What to work on: Your job with the data below: print everything from the line that holds "left elbow: (222, 254)" down to the line that holds "right back paw: (298, 305)", ends included, exactly, and nothing else.

Data:
::::
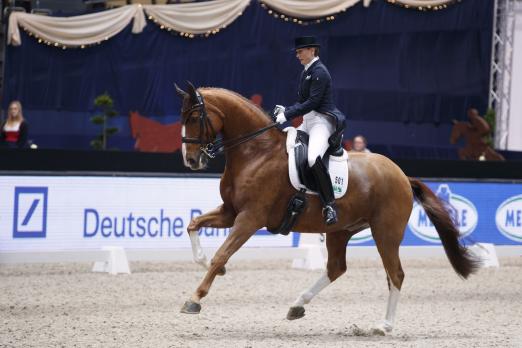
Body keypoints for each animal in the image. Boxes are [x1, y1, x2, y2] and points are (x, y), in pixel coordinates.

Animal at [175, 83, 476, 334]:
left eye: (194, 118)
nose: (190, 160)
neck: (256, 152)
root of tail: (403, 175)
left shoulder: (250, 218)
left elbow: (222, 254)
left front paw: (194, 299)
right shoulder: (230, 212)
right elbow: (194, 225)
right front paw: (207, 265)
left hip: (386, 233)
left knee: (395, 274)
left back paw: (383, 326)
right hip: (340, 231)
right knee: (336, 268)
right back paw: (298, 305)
::::
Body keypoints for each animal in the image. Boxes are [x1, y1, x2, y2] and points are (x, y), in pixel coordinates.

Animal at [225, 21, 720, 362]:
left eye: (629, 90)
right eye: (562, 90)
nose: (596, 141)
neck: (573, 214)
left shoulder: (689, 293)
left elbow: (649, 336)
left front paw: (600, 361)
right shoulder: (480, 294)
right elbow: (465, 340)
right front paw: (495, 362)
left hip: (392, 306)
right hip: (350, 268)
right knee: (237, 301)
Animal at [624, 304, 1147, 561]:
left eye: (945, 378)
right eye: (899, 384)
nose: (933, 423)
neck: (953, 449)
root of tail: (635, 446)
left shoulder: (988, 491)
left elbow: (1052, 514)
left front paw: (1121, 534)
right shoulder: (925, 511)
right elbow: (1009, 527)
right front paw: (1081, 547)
::::
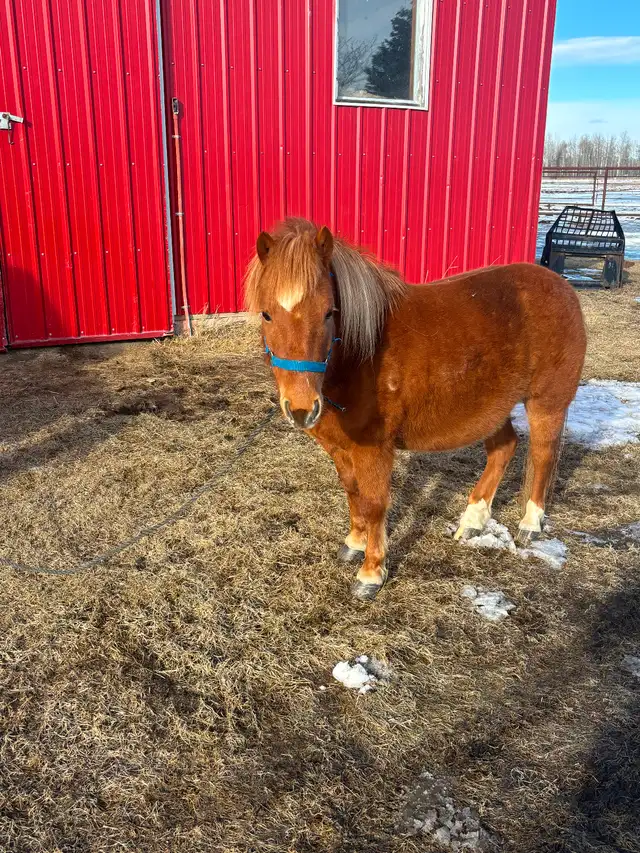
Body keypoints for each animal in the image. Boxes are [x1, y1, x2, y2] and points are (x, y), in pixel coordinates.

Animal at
::::
Solved exercise:
left elbow: (222, 254)
left front paw: (194, 299)
right shoulder: (230, 212)
right elbow: (194, 225)
right front paw: (207, 265)
left hip: (386, 233)
left knee: (395, 274)
left back paw: (383, 326)
right hip: (340, 231)
right knee: (336, 268)
right back paw: (298, 305)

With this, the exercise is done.